La pulpería era todo en uno. Cómo no… aunque en suelo porteño, más bien supieron ser dos en uno: un lugar de compra de cuanto a usted se le antojara y un espacio de sociabilidad. Eso sí, alcohol siempre –o casi– de por medio. Así la historia, con la bebida en el meollo del asunto, la pulpería siempre estuvo entre ceja y ceja de la ley. Más si hecha la ley, hecha la trampa, la pulpería no habría de ser la excepción. Supervivencia ante todo.
Bajo presión
Para que vea usted desde que tiempos va la cosa, el siglo XVIII transcurría en sus primeras décadas cuando una ordenanza del gobernador José Bermúdez de Castro determina el cierre de las pulperías desde las diez de las noche en adelante. Además de la prohibición de la venta de vino a indios, esclavos negros, mulatos o zambos y españoles de baja clase. Porque imagine, pues, los efectos del alcohol en gente de esta “calaña”… El caso es que, incluso con ley de por medio, los encuentros de “vagos” estaban a la orden del día en los pagos pulperos, y la llegada de Rivadavia al poder no implicaría benevolencia alguna. Al menos, desde la intención. ¿Recuerda a cerca de la famosa ley de “vagos y mal entretenidos” sancionada allá por 1822? No contento con ella, el para entonces gobernador intenta alejar a las pulperías del centro de la ciudad. ¿Cómo? A partir de una reglamentación en la que estipula cinco patentes diferentes para los comercios urbanos. ¿Y adivine qué suerte le tocó a las pulperías? Un costo de patente tres veces superior para los locales que permanecieran en la zona céntrica. Sin embargo, la ciudad contaba aún por 464 pulperías para el año 1826. Todo un numerito…
Color de Rosas
Sin embargo, el asunto se puso más serio con la llegada del Restaurador. Entre 1829 y 1830, el número de pulperías redujo aproximadamente en un 30%. ¿La razón en apenas un año? El decreto del 7 de noviembre de 1829, el cual prohíbe la apertura de pulperías los días domingos y festivos, con reiteradas sanciones para los pulperos que permitieran reuniones en sus pulperías. ¡Vaya manera de agua la fiesta! ¿O no tanto? Vea usted, ni lentos ni perezosos, los pulperos tenían un as bajo la manga. ¿Cómo se explica, si no, un aumento del 150% en el número de almacenes? Cierto es que la diminución de pulperías pudo haber fomentado el negocio almacenero, pero la cosa huele a piadosa trampa: mismo dueño, mismo recinto; cambio de rubro. ¿Vio qué fácil? Sin embargo, la vieja y querida pulpería no podría zafar del embiste final.
En picada
Los años ’60, en la continuidad del siglo XIX, serían un espectador de lujo en lo que a la progresiva desaparición de pulperías porteñas respecta. ¿Acaso ya era mucho pedir para una criatura con gen de campaña? La vida en la ciudad es dura, tanto como la competencia. Pues los aires liberales que emanaba la política de entonces hizo que la pulpería debiera rivalizar con nuevos espacios y maneras de reunirse, socializar y asociarse: todo cuanto era sensación para entonces. Sin embargo, la guardia se mantenía alta: a mayor concentración de personas, mayor control. Por lo que, a partir de 1853, los encarcelamientos por disturbios en pulperías se multiplicaron. La prohibición de venta de alcohol decretada en 1857, sin distinción de público, acabó siendo la estocada final. Pues, aún con la mala reputación de su clientela, la llamada gente “bien” que asistía a ellas optó por nuevos espacios de socialización: los salones de baile y cafés. Por cierto, reductos más “decentes” y de mejor fama. Así, las reuniones en las pulperías comenzaron a perder peso, asiduidad, costumbre.

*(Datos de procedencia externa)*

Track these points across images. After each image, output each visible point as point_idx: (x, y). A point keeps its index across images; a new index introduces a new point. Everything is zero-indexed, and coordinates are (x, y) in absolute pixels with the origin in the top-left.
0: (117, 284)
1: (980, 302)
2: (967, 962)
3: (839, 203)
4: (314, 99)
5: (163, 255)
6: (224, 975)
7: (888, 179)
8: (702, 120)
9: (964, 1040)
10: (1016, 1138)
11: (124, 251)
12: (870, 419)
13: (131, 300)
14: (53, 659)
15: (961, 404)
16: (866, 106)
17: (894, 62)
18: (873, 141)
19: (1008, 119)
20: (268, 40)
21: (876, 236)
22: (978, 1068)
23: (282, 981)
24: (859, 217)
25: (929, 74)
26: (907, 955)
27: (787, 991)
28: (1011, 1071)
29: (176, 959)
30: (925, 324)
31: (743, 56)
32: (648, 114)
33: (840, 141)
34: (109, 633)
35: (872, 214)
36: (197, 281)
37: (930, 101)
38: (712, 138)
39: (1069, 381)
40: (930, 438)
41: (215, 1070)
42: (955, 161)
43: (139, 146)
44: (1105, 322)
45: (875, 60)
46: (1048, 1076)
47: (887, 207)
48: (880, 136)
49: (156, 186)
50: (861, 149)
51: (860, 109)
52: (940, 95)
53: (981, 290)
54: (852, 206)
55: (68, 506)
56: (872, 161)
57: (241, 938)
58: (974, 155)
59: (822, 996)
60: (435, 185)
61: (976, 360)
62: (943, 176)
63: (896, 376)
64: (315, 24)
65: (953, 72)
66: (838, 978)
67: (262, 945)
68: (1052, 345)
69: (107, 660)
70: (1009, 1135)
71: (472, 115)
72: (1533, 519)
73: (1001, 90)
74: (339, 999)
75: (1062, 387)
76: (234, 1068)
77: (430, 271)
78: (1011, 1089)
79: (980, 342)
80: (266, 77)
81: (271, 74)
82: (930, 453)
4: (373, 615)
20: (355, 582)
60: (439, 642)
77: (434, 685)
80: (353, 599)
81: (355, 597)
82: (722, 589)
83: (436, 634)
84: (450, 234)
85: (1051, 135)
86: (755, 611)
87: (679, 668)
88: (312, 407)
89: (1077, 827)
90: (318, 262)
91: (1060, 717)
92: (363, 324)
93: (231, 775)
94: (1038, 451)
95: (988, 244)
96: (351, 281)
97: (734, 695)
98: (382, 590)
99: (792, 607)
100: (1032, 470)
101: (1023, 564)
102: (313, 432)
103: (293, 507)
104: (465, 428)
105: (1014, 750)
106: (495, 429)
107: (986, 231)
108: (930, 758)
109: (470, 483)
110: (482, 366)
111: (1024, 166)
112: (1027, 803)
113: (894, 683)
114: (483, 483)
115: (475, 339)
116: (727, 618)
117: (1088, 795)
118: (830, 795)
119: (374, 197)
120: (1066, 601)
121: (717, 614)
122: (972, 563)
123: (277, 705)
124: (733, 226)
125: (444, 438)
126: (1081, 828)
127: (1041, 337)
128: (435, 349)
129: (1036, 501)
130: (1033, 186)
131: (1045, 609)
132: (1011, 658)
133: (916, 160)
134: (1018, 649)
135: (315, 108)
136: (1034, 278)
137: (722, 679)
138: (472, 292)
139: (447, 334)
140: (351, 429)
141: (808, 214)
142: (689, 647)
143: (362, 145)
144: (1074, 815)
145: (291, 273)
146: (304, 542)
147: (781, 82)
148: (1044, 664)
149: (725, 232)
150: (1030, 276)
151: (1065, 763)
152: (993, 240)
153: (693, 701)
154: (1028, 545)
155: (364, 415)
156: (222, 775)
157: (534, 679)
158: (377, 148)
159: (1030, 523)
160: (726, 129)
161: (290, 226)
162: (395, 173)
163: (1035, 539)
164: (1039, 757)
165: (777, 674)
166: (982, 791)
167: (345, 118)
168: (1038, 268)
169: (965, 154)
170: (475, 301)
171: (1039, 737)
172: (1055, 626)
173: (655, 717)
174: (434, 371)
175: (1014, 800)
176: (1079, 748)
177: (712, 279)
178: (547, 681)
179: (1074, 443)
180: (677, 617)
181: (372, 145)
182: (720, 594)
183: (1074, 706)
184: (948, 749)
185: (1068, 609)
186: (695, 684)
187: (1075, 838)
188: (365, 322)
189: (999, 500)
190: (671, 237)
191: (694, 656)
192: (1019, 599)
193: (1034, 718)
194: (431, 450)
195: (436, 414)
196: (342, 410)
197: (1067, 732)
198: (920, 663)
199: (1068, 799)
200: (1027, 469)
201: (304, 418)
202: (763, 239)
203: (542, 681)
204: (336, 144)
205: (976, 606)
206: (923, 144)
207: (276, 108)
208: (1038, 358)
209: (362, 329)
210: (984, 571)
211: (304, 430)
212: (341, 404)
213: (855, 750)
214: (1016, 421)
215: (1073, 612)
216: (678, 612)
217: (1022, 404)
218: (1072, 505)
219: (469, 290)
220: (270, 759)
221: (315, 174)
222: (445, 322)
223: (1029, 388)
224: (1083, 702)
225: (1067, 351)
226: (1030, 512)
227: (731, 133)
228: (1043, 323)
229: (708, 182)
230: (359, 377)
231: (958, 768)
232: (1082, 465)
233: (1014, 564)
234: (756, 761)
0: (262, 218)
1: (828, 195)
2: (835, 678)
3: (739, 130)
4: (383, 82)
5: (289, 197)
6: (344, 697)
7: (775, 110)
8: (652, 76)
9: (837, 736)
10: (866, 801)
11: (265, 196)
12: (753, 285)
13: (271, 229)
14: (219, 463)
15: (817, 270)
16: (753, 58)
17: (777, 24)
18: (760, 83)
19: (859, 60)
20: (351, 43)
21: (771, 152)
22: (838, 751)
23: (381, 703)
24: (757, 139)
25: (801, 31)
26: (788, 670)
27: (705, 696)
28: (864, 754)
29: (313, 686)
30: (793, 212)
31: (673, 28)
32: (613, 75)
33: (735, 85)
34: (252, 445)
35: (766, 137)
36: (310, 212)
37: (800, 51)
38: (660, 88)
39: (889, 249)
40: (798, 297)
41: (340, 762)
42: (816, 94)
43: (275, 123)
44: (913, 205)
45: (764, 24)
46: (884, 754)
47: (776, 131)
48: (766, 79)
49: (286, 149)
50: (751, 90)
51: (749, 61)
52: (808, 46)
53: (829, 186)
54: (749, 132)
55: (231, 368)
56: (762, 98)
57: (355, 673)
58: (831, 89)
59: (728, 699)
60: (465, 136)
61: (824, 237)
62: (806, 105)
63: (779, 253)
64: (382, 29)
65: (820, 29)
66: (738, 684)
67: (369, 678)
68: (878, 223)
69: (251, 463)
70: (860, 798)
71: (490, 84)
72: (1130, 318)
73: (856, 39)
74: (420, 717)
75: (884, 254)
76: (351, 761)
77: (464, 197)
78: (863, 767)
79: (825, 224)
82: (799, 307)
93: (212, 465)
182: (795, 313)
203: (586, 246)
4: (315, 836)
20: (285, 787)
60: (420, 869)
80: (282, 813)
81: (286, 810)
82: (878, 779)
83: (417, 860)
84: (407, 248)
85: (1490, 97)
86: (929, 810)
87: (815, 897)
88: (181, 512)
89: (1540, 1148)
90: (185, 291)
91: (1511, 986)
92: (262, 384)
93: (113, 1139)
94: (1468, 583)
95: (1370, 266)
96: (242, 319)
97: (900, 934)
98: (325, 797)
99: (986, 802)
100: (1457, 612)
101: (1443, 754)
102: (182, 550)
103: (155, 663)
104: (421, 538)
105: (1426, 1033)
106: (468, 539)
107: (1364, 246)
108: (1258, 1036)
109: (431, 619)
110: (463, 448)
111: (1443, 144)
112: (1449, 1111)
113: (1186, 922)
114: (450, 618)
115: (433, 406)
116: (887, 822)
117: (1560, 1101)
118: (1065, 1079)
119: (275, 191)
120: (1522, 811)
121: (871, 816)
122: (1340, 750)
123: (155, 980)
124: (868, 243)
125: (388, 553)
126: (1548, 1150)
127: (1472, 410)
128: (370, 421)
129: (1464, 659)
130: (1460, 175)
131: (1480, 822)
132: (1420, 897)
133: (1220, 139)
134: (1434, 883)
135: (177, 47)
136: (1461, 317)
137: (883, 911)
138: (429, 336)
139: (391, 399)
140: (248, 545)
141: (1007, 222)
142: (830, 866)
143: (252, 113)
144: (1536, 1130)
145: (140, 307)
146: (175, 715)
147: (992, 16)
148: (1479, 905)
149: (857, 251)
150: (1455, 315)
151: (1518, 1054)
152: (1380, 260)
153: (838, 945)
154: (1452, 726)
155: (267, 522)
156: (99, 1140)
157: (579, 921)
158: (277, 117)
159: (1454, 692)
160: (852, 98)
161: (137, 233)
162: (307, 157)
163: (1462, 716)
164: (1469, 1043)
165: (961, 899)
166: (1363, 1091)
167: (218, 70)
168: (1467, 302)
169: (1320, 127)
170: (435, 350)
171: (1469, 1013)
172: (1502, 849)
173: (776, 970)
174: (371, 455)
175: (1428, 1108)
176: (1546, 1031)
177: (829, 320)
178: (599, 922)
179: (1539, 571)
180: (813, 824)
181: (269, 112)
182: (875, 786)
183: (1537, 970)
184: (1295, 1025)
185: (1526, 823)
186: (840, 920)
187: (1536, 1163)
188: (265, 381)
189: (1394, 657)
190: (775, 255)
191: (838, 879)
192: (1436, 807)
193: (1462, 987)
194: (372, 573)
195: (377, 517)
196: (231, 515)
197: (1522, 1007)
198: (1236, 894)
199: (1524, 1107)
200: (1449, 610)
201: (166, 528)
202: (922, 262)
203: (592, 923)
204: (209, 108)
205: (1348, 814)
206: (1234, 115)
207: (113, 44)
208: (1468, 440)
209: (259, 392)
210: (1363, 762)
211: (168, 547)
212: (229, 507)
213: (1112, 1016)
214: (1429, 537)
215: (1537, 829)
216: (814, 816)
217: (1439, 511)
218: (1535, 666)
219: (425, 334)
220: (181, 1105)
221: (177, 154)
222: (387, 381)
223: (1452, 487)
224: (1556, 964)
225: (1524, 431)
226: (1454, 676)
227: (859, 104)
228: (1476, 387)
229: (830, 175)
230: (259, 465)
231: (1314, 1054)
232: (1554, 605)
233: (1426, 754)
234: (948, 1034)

Cierto es que la decadencia fue progresiva, todo lo que el desacato de la ley lo permitió. Las denuncias contra las “reuniones de vagos” continuaron un buen tiempo, aunque cada vez más vinculadas a pulperías más lejanas. La ciudad, tan afecta y a la vez tan ardua al espíritu pulpero, decía entonces adiós a una de sus más singulares criaturas. Y sí, a más de un parroquiano se le habrá piantado un lagrimón.